**Material provided**
== Segment start ==
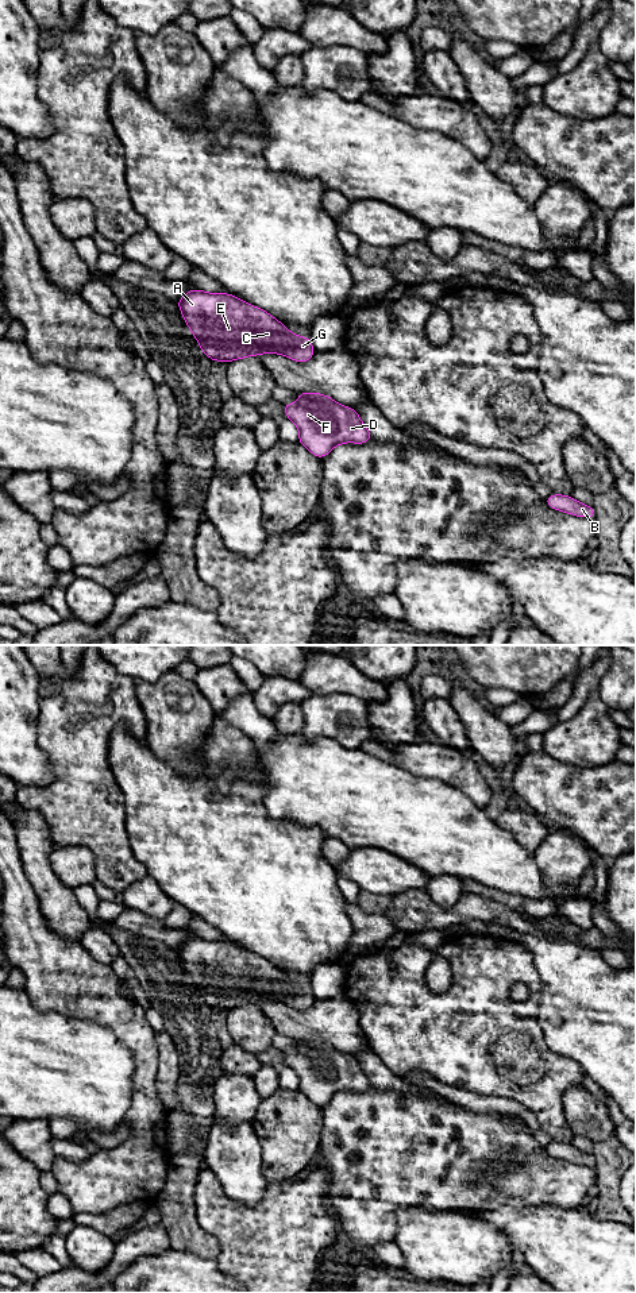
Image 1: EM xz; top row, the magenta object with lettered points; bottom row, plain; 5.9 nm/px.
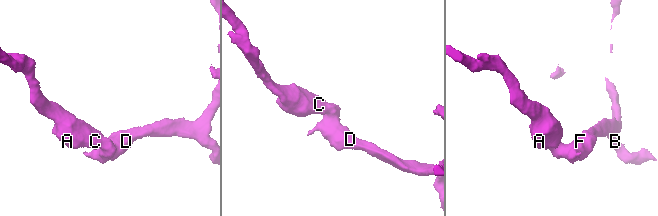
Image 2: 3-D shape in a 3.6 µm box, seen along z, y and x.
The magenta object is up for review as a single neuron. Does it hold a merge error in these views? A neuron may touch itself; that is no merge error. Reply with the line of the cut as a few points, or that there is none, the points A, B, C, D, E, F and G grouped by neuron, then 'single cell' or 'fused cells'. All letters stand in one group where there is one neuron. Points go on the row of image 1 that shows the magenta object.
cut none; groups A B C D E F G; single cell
== Segment end ==
== Segment start ==
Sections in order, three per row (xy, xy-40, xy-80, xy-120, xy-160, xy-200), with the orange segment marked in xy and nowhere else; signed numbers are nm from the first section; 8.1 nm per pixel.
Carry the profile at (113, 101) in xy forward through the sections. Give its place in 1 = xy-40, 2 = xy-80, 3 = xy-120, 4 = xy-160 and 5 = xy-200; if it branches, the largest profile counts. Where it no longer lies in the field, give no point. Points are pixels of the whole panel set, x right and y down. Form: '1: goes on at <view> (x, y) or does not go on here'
== Segment end ==
**What to do**
Once the line with "Image 1: EM" has been found above, output that line and every later line exactly, stopping after the line with "Image 2: 3-D", and omit the pictures.

**Finished exercise**
Image 1: EM xz; top row, the magenta object with lettered points; bottom row, plain; 5.9 nm/px.
Image 2: 3-D shape in a 3.6 µm box, seen along z, y and x.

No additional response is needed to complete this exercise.